READING TEXT:
· · ·

Erik Largen

Current position
- Title: Head coach
- Team: Alaska
- Conference: Independent
- Record: 108–107–24 (.502)

Biographical details
- Born: October 17, 1986 (age 39) Fairbanks, Alaska, U.S.
- Alma mater: University of Alaska Fairbanks

Playing career
- 2005–2006: North Iowa Outlaws
- 2006: Southern Minnesota Express
- 2006–2008: Alaska
- Position: Goaltender

Coaching career (HC unless noted)
- 2009–2011: Fairbanks Ice Dogs (Goaltending coach)
- 2011–2013: Twin Cities Northern Lights
- 2013: Tri-City Storm (asst.)
- 2014–2015: Janesville Jets (asst.)
- 2015–2016: Marian
- 2016–2018: Alaska (asst.)
- 2018–present: Alaska

Head coaching record
- Overall: 126–114–27 (.522)

Accomplishments and honors

Championships
- 2026 UCHC Champion

Awards
- 2026 AHCA Coach of the year

= Erik Largen =

American ice hockey player and coach

Erik Largen is an American ice hockey coach and former player who is currently in charge of the program at Alaska Fairbanks.

· · ·

GIVEN MATERIAL:
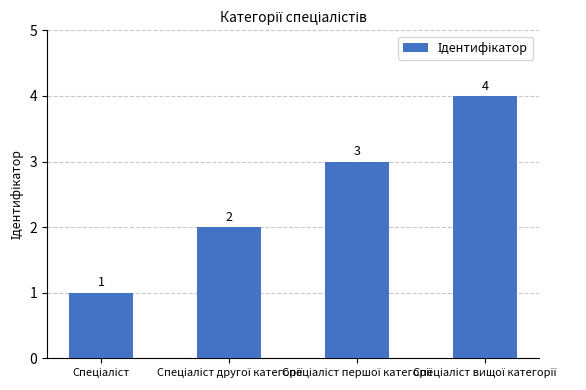

What is the maximum value shown in the chart?

4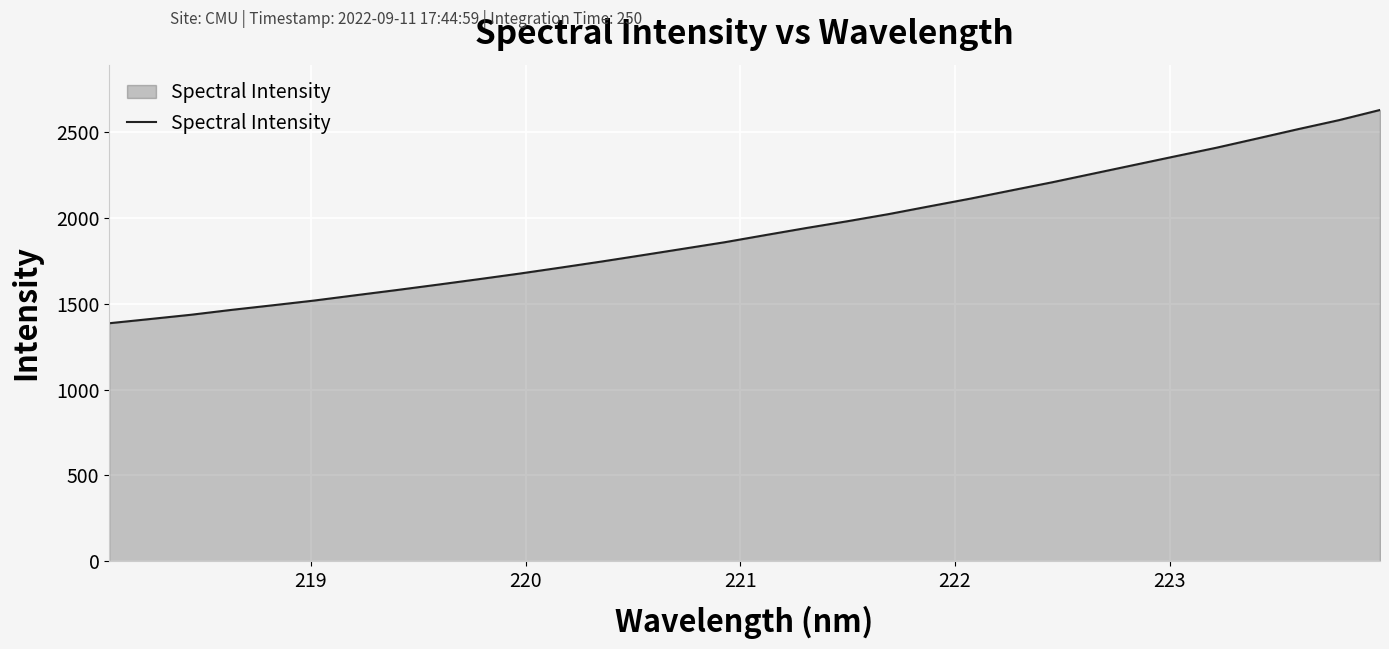

What is the difference between the second highest and minimum values?

1183.6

· · ·

WORK TO BE COMPLETED:
Duplicate the part of the Erik Largen profile from "- Alma mater: University" up to and including "Tri-City Storm (asst.)".

REPLY TO THE EXERCISE:
- Alma mater: University of Alaska Fairbanks

Playing career
- 2005–2006: North Iowa Outlaws
- 2006: Southern Minnesota Express
- 2006–2008: Alaska
- Position: Goaltender

Coaching career (HC unless noted)
- 2009–2011: Fairbanks Ice Dogs (Goaltending coach)
- 2011–2013: Twin Cities Northern Lights
- 2013: Tri-City Storm (asst.)